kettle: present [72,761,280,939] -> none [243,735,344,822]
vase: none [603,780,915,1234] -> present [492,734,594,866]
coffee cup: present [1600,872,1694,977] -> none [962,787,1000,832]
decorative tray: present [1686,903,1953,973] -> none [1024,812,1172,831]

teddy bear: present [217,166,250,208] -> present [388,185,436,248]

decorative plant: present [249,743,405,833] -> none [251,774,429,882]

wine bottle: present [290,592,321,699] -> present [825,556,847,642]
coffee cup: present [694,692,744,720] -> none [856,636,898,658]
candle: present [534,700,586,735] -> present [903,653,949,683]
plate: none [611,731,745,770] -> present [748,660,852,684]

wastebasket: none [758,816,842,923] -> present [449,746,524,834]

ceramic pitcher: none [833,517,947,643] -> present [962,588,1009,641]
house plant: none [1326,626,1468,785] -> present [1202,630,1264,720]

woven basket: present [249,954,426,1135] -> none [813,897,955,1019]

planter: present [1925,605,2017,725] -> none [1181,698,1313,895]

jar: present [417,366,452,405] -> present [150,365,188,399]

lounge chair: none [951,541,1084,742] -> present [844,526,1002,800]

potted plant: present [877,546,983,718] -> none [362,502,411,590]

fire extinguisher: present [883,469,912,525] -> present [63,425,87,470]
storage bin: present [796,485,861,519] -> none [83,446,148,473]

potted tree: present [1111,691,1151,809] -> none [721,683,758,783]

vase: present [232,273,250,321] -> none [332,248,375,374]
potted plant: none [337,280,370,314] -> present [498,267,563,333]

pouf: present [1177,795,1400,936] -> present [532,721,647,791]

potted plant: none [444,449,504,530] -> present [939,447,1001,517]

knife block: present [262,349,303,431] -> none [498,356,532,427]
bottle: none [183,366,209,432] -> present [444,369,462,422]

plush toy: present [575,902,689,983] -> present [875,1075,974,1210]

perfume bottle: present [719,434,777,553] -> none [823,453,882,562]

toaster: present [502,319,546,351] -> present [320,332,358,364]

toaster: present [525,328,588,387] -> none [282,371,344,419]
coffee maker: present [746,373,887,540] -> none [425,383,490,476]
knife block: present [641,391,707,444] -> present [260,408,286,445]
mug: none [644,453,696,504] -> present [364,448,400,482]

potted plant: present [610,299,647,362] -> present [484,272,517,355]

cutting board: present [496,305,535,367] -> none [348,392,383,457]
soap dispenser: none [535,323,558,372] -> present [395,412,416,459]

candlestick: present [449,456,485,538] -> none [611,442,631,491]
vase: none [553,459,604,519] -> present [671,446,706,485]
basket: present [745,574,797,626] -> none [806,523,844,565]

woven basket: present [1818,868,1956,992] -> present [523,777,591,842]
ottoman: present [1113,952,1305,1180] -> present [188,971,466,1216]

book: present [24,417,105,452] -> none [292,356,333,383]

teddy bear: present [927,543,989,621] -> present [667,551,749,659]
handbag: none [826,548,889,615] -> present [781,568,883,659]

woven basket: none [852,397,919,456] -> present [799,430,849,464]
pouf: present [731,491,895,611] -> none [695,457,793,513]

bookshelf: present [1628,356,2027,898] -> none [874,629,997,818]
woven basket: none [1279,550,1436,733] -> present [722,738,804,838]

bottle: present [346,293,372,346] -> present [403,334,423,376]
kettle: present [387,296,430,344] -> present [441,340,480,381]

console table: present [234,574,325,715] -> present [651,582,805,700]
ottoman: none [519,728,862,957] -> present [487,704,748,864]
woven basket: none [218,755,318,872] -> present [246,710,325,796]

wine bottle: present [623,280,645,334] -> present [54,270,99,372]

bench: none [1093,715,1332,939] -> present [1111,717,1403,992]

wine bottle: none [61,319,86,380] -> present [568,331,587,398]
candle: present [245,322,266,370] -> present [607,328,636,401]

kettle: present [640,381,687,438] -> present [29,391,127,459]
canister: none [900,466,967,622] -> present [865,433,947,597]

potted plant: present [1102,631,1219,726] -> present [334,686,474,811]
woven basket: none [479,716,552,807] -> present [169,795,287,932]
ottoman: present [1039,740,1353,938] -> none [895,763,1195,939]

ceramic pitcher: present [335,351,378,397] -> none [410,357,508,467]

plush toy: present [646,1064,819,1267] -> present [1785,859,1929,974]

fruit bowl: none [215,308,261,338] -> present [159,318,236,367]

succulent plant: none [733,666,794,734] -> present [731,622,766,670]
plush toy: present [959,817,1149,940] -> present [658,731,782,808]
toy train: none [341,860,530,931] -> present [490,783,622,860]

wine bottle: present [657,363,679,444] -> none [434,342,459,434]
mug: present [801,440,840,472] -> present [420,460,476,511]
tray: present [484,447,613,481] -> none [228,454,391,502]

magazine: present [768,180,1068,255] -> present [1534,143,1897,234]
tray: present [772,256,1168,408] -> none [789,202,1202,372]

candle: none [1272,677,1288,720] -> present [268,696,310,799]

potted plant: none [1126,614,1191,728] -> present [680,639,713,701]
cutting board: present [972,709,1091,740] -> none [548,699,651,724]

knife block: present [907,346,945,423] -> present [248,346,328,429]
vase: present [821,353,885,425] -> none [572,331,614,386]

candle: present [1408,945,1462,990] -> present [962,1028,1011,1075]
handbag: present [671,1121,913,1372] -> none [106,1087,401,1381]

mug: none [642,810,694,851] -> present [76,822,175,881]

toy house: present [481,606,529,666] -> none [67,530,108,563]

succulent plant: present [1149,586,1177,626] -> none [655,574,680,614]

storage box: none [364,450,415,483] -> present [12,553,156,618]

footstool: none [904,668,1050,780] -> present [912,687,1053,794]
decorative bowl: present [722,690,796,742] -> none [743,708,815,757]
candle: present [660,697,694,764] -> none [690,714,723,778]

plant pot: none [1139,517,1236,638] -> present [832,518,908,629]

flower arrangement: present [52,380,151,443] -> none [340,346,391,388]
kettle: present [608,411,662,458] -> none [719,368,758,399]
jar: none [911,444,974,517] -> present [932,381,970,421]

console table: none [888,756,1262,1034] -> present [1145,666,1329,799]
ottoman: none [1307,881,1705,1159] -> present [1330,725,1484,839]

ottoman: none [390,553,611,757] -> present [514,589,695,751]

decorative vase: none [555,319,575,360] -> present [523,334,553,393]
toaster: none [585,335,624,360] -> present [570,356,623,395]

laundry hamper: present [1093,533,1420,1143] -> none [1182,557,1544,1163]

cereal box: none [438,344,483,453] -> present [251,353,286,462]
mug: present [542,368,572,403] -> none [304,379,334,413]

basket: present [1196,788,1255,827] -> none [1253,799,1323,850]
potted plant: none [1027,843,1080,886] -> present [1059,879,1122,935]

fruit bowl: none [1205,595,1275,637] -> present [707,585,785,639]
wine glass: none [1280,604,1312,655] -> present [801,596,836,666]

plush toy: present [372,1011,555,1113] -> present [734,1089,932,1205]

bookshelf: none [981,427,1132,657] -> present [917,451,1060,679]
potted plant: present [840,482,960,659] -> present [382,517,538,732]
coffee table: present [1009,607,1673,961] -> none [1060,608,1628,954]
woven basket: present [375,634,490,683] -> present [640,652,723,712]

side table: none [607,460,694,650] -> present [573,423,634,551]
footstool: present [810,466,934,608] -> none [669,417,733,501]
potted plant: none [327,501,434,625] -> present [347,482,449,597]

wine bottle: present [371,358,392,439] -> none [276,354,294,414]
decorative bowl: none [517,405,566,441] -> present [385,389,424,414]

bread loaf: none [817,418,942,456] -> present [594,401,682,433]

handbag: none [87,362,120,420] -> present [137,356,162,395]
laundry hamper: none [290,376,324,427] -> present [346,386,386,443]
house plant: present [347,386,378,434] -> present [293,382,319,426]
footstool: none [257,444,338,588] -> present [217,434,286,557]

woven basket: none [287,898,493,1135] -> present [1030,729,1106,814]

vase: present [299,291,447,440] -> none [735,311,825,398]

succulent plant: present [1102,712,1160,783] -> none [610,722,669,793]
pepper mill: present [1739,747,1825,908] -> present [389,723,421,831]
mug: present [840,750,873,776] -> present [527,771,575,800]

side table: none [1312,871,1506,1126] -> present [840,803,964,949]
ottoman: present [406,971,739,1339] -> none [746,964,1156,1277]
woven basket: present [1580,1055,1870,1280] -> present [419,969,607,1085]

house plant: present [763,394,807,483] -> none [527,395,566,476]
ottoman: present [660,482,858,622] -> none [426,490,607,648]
════════════════════
» Problem to solve
Only the count should be given: the number of lines in the entries above containing the word "hamper".

» Result of this exercise
2